REQUIRED ACTION
Reproduce the material below word for word, keeping each line intact and in its original order.

EXTRACTED ENTRIES
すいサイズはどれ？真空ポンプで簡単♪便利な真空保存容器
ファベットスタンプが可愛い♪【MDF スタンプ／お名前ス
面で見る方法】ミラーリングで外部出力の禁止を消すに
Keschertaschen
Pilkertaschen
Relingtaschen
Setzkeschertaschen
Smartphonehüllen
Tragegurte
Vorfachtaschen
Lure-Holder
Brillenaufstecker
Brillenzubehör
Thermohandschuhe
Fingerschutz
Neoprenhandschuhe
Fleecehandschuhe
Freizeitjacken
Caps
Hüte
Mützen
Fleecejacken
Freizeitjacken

FINAL ANSWER
すいサイズはどれ？真空ポンプで簡単♪便利な真空保存容器
ファベットスタンプが可愛い♪【MDF スタンプ／お名前ス
面で見る方法】ミラーリングで外部出力の禁止を消すに
Keschertaschen
Pilkertaschen
Relingtaschen
Setzkeschertaschen
Smartphonehüllen
Tragegurte
Vorfachtaschen
Lure-Holder
Brillenaufstecker
Brillenzubehör
Thermohandschuhe
Fingerschutz
Neoprenhandschuhe
Fleecehandschuhe
Freizeitjacken
Caps
Hüte
Mützen
Fleecejacken
Freizeitjacken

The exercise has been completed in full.